**INSTRUCTIONS TO FOLLOW**
Go through the data and tally the lines that hold the string "Михайловна". Reply with the total alone.

____ PROVIDED ENTRIES

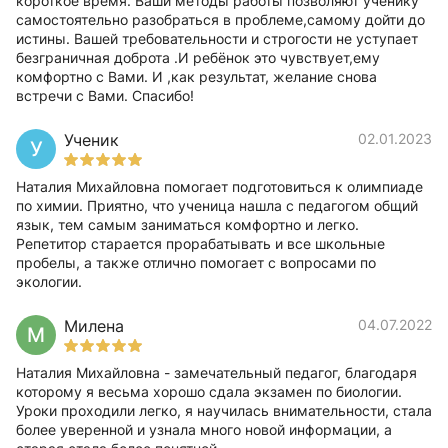
короткое время. Ваши методы работы позволяют ученику
самостоятельно разобраться в проблеме,самому дойти до
истины. Вашей требовательности и строгости не уступает
безграничная доброта .И ребёнок это чувствует,ему
комфортно с Вами. И ,как результат, желание снова
встречи с Вами. Спасибо!
Ученик
02.01.2023
У
Наталия Михайловна помогает подготовиться к олимпиаде
по химии. Приятно, что ученица нашла с педагогом общий
язык, тем самым заниматься комфортно и легко.
Репетитор старается прорабатывать и все школьные
пробелы, а также отлично помогает с вопросами по
экологии.
Милена
04.07.2022
М
Наталия Михайловна - замечательный педагог, благодаря
которому я весьма хорошо сдала экзамен по биологии.
Уроки проходили легко, я научилась внимательности, стала
более уверенной и узнала много новой информации, а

________

**ANSWER TO THIS TASK**
2